Garuda Indonesia sebelumnya diketahui memesan sebanyak 7 unit A330-300. Dalam kesepakatan baru ini, pesanan tersebut diganti dengan seri Airbus terbaru A330-900neo (new engine option) dan jumlahnya ditambah menjadi 14 unit.

Tidak disebutkan berapa nilai pemesanan 14 unit A330neo itu oleh Garuda Indonesia. Namun di situs Airbus harga satu unit A330-900neo tertulis 287,7 juta dollar AS.

Pesanan A330neo pertama akan dikirim dari pabrik Airbus di Toulouse, Perancis mulai tahun 2019 mendatang.

“Restrukturisasi A330 menjadi A330-900neo merupakan langkah konkrit Garuda dalam mewujudkan komitmen memberikan pelayanan yang paling modern, nyaman dan sempurna,” kata Direktur Utama Garuda Indonesia, M. Arif Wibowo dalam keterangan tertulis yang diterima Kompas.com, Selasa (19/4/2016).

Selain menandatangani kesepakatan pemesanan A330neo, Garuda Indonesia juga menandatangani kerja sama dengan pabrikan Rolls Royce untuk perawatan mesin Trent 7000 yang digunakan oleh A330neo.

Dok. Garuda Indonesia Penandatanganan kerja sama antara Garuda Indonesia dengan Airbus dan Rolls Royce disaksikan oleh Perdana Menteri Inggris, David Cameron dan Presiden RI, Joko Widodo di kantor Perdana Menteri Inggris, Downing Street 10, London, Selasa (19/4).

Penandatanganan kesepakatan tersebut dilakukan oleh Dirut Garuda, Arif Wibowo; Chief Operating Officer Airbus, Tom Williams; dan Presiden Civil Aerospace Rolls-Royce Eric Schulz.

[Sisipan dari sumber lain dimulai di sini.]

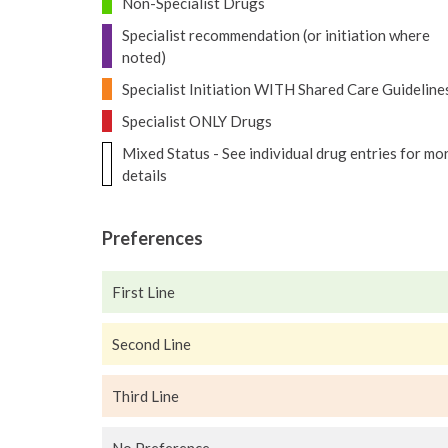
Non-Specialist Drugs
Specialist recommendation (or initiation where
noted)
Specialist Initiation WITH Shared Care Guideline
Specialist ONLY Drugs
Mixed Status - See individual drug entries for mo
details
Preferences
First Line
Second Line
Third Line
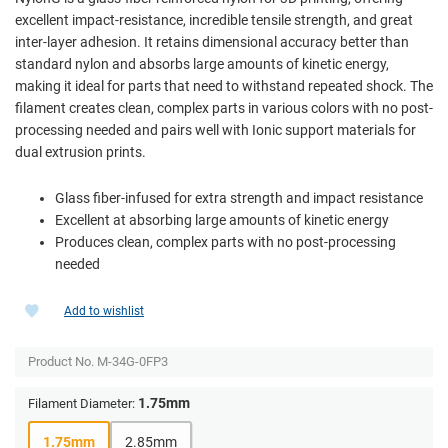
excellent impact-resistance, incredible tensile strength, and great
inter-layer adhesion. It retains dimensional accuracy better than
standard nylon and absorbs large amounts of kinetic energy,
making it ideal for parts that need to withstand repeated shock. The
filament creates clean, complex parts in various colors with no post-
processing needed and pairs well with Ionic support materials for
dual extrusion prints.
Glass fiber-infused for extra strength and impact resistance
Excellent at absorbing large amounts of kinetic energy
Produces clean, complex parts with no post-processing
needed
Add to wishlist
Product No.
M-34G-0FP3
1.75mm
Filament Diameter:
1.75mm
2.85mm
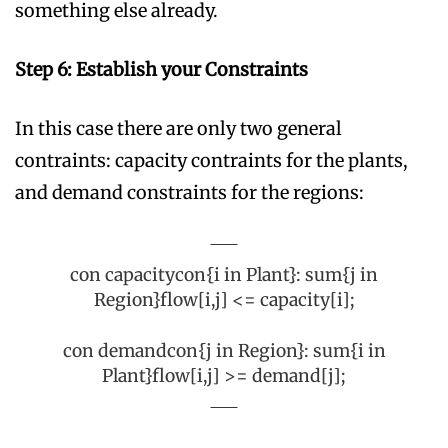
something else already.
Step 6: Establish your Constraints
In this case there are only two general
contraints: capacity contraints for the plants,
and demand constraints for the regions:
con capacitycon{i in Plant}: sum{j in
Region}flow[i,j] <= capacity[i];
con demandcon{j in Region}: sum{i in
Plant}flow[i,j] >= demand[j];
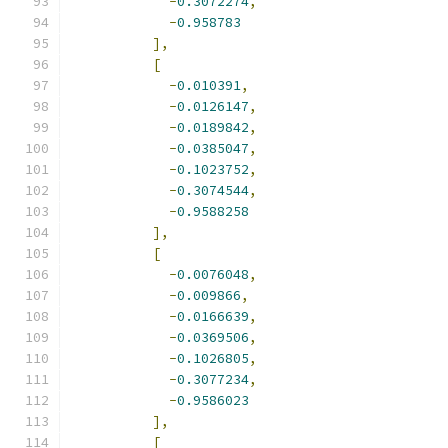
-
0.3072274
,
-
0.958783
],
[
-
0.010391
,
-
0.0126147
,
-
0.0189842
,
-
0.0385047
,
-
0.1023752
,
-
0.3074544
,
-
0.9588258
],
[
-
0.0076048
,
-
0.009866
,
-
0.0166639
,
-
0.0369506
,
-
0.1026805
,
-
0.3077234
,
-
0.9586023
],
[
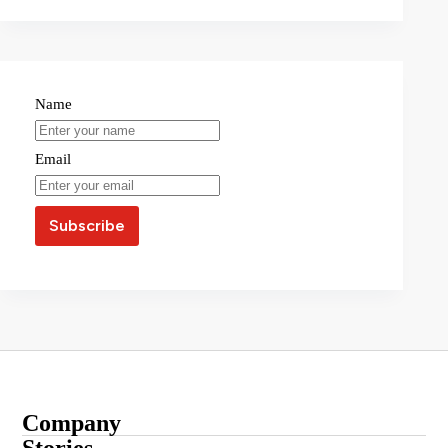
Name
Email
Company
About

Penandatangan kerja sama tersebut juga disaksikan oleh Perdana Menteri Inggris, David Cameron dan Presiden RI, Joko Widodo di kantor Perdana Menteri Inggris, Downing Street 10, London, Selasa (19/4).

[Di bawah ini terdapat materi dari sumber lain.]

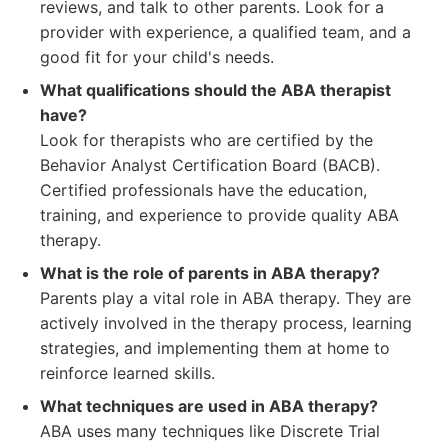
reviews, and talk to other parents. Look for a
provider with experience, a qualified team, and a
good fit for your child's needs.
What qualifications should the ABA therapist
have?
Look for therapists who are certified by the
Behavior Analyst Certification Board (BACB).
Certified professionals have the education,
training, and experience to provide quality ABA
therapy.
What is the role of parents in ABA therapy?
Parents play a vital role in ABA therapy. They are
actively involved in the therapy process, learning
strategies, and implementing them at home to
reinforce learned skills.
What techniques are used in ABA therapy?
ABA uses many techniques like Discrete Trial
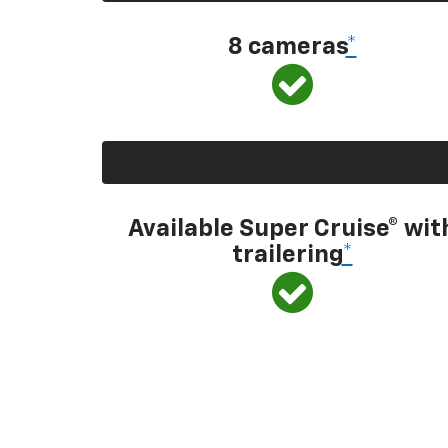
8 cameras
*
Available Super Cruise® wit
trailering
*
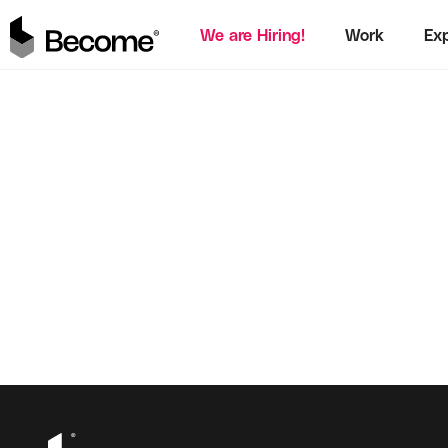
We are Hiring!
Work
Exp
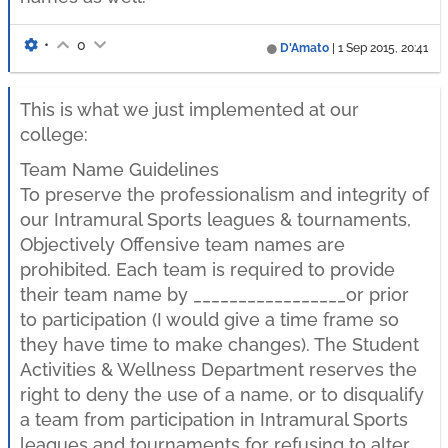
•
0
D'Amato
|
1 Sep 2015, 20:41
This is what we just implemented at our
college:
Team Name Guidelines
To preserve the professionalism and integrity of
our Intramural Sports leagues & tournaments,
Objectively Offensive team names are
prohibited. Each team is required to provide
their team name by _________________or prior
to participation (I would give a time frame so
they have time to make changes). The Student
Activities & Wellness Department reserves the
right to deny the use of a name, or to disqualify
a team from participation in Intramural Sports
leagues and tournaments for refusing to alter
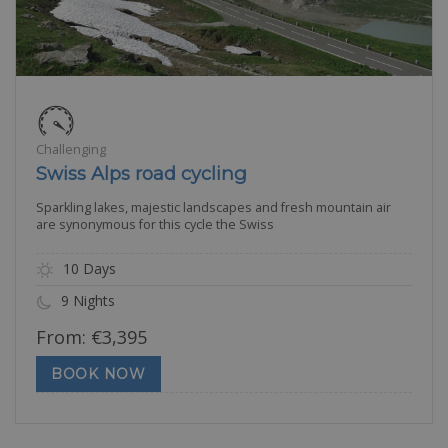
Challenging
Swiss Alps road cycling
Sparkling lakes, majestic landscapes and fresh mountain air
are synonymous for this cycle the Swiss
10 Days
9 Nights
From:
€
3,395
BOOK NOW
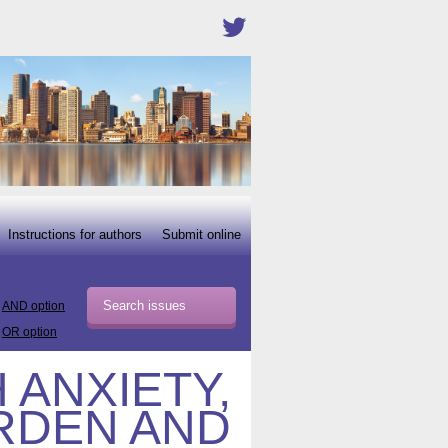
Instructions for authors
Submit online
AND option
OR option
 ANXIETY,
RDEN AND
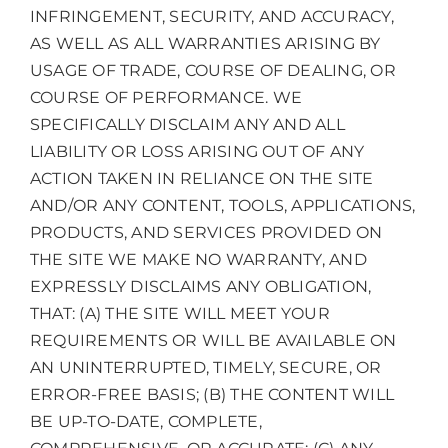
INFRINGEMENT, SECURITY, AND ACCURACY,
AS WELL AS ALL WARRANTIES ARISING BY
USAGE OF TRADE, COURSE OF DEALING, OR
COURSE OF PERFORMANCE. WE
SPECIFICALLY DISCLAIM ANY AND ALL
LIABILITY OR LOSS ARISING OUT OF ANY
ACTION TAKEN IN RELIANCE ON THE SITE
AND/OR ANY CONTENT, TOOLS, APPLICATIONS,
PRODUCTS, AND SERVICES PROVIDED ON
THE SITE WE MAKE NO WARRANTY, AND
EXPRESSLY DISCLAIMS ANY OBLIGATION,
THAT: (A) THE SITE WILL MEET YOUR
REQUIREMENTS OR WILL BE AVAILABLE ON
AN UNINTERRUPTED, TIMELY, SECURE, OR
ERROR-FREE BASIS; (B) THE CONTENT WILL
BE UP-TO-DATE, COMPLETE,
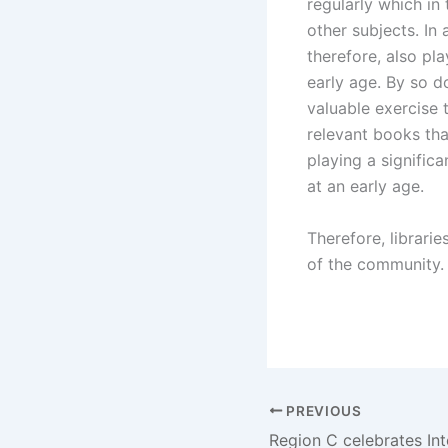
regularly which in 
other subjects. In
therefore, also pla
early age. By so do
valuable exercise 
relevant books that
playing a significa
at an early age.
Therefore, librarie
of the community. L
PREVIOUS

Menurut pihak Garuda Indonesia, kerja sama dengan Rolls-Royce tersebut nilainya mencapai 1,2 miliar dollar AS dalam lingkup operasionalisasi mesin Trent7000 dan inisiasi kerja sama di bidang perawatan pesawat (MRO collaboration) dan pengembangan kapasitas (skill development) MRO di Indonesia.